Important tasks are where we should be spending our time. These can include getting enough rest, spending quality time with family, helping your children with homework, saving money by cooking at home, and working with high performers on your team. Important tasks fall into two categories – “Urgent & Important” or “Not Urgent & Important”.

This exercise helps you to create the structure and accountability in your daily schedule so you accomplish what matters most to you, instead of just fighting fires every day 먹튀검증.

Step 1: Categorize the importance and urgency of your tasks

1. Urgent & Important tasks
Write down 3 things that you find yourself doing every day because you are reacting to situations. These are tasks which must be done today, but often could have been avoided with a little bit of planning. For example, today I had to make sure my children had clean uniforms for school.

If you’re not careful, these tasks will consume your whole day. The goal is to look at these tasks with a critical eye. What could have been done to avoid this urgency? For me, I could have bought more uniforms (a “Not Urgent & Important” task) so I didn’t have to do laundry mid-week.

2. Not Urgent & Important tasks
Write down 3 things that you would really like to do and are important to you. For me this list includes: writing a book, getting a morning walk in daily, and reading daily.

3. Urgent & Unimportant tasks
Write down 3 things you did today or yesterday which came up and had to be attended to, but someone else could have done, either delegated or hired out to a service like Fiverr.

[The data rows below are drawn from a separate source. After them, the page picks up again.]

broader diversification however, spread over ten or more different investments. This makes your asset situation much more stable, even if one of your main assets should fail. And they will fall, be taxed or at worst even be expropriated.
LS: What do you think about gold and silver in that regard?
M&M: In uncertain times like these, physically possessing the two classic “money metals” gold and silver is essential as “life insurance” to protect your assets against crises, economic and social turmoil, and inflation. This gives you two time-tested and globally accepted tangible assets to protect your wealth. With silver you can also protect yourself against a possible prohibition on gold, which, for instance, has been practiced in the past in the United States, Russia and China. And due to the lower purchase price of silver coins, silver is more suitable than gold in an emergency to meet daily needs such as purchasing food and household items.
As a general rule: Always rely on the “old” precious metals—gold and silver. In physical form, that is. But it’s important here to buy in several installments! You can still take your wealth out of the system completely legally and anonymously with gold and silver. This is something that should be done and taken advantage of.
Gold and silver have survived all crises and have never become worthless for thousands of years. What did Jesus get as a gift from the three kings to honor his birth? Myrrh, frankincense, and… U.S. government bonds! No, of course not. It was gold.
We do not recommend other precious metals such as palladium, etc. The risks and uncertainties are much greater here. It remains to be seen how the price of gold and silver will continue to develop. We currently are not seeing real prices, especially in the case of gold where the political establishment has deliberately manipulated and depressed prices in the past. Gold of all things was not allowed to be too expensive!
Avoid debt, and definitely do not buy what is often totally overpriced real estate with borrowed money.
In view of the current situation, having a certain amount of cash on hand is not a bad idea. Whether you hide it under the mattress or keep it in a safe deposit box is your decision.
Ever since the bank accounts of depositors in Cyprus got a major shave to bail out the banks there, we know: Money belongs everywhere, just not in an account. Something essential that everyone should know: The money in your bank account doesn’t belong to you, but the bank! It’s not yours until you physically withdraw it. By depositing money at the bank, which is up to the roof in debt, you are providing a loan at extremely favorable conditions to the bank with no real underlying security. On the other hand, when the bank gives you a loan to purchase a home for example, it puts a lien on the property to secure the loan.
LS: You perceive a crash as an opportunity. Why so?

For example, yesterday I could have got one of the people on my work team to prepare an agenda for that meeting.

4. Not Urgent & Unimportant tasks
Write down 3 things you did today or yesterday that could have waited. Be careful here to not put something in this category which is actually important. For example, today for me this was planning a trip happening much later in the year, packing the car even though my husband agreed to do it and getting sucked into a Facebook Group on hiking.

Step 2: Create a new schedule using your priorities

Most people spend most of their time on Urgent tasks, which means they neglect the Important ones. When we do not prioritize correctly, we find that our time is used by others.

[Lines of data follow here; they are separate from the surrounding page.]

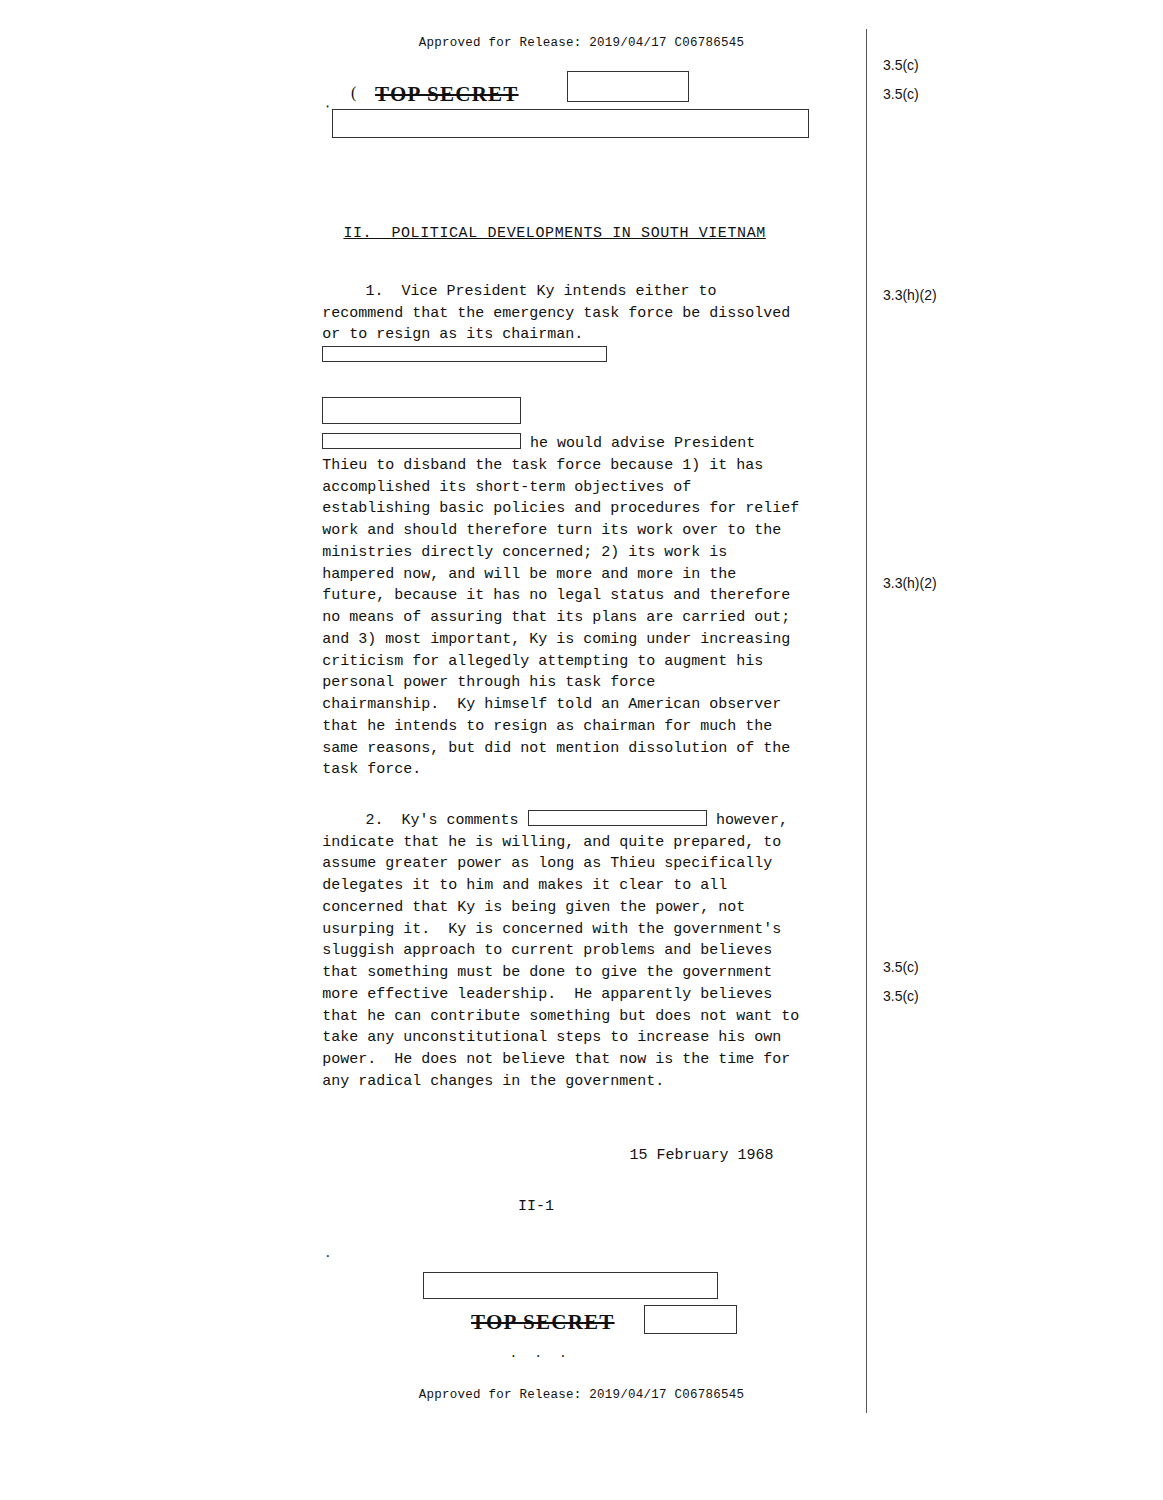Approved for Release: 2019/04/17 C06786545
3.5(c) 3.5(c) 3.3(h)(2) 3.3(h)(2) 3.5(c) 3.5(c)
· ( TOP SECRET
II. POLITICAL DEVELOPMENTS IN SOUTH VIETNAM
1. Vice President Ky intends either to recommend that the emergency task force be dissolved or to resign as its chairman.
he would advise President Thieu to disband the task force because 1) it has accomplished its short-term objectives of establishing basic policies and procedures for relief work and should therefore turn its work over to the ministries directly concerned; 2) its work is hampered now, and will be more and more in the future, because it has no legal status and therefore no means of assuring that its plans are carried out; and 3) most important, Ky is coming under increasing criticism for allegedly attempting to augment his personal power through his task force chairmanship. Ky himself told an American observer that he intends to resign as chairman for much the same reasons, but did not mention dissolution of the task force.
2. Ky's comments however, indicate that he is willing, and quite prepared, to assume greater power as long as Thieu specifically delegates it to him and makes it clear to all concerned that Ky is being given the power, not usurping it. Ky is concerned with the government's sluggish approach to current problems and believes that something must be done to give the government more effective leadership. He apparently believes that he can contribute something but does not want to take any unconstitutional steps to increase his own power. He does not believe that now is the time for any radical changes in the government.
15 February 1968
II-1
· TOP SECRET . . .
Approved for Release: 2019/04/17 C06786545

Here’s how to change your schedule so you spend more time on the things that are important to you:

1. Be deliberate about your daily choices

If tomorrow it is important to be engaged in a long meeting, is it more important for you to sleep and be rested or wake up early and take a morning walk? It’s a choice that is personal but you can’t make this choice without a little bit of planning.

Before you go to bed, write down your schedule for the next day.

Think about and write down the time you will get up, the time you will leave the house and so on. Think about what you will do for each hour of the day. Be purposeful about your daily choices.

2. Re-write your task matrix daily

If you know you have one thing that is critical to do, then put it in the Urgent and Important quadrant. Think through what is required. Is it vital that you have lunch with your daughter or call your sister? If you’ve made your schedule, you’ll know what time you have available and the trade-offs you are making with your time. This schedule will help you stay accountable
to the actual amount of time you have to do tasks.

If, for example, you are going to be at your son’s ballgame all day, then you most likely cannot spend time writing out a business case which often takes all day, so you’ll have to move that to a different place on your matrix. If this business case is critical, then how are you going to get it done? What trade-offs are you willing to make? Consider that while this may be Important, it may not be Urgent and can wait until tomorrow or the next day.

Keep your Matrix with you, and review it 2-3 times during the day. Use an Evernote template to keep it online, or simply write it down each day on a sheet of paper.

Tips for coaches
As a coach, it is your job to help your client think through the urgent and important items. An excellent way to do this is to have them keep track of the number of Urgent and Important tasks they have in a week. Your goal is to help them reduce the number of “Urgent & Important” tasks to 1-3 a week (not a day!). Emergencies happen but they should not happen every day.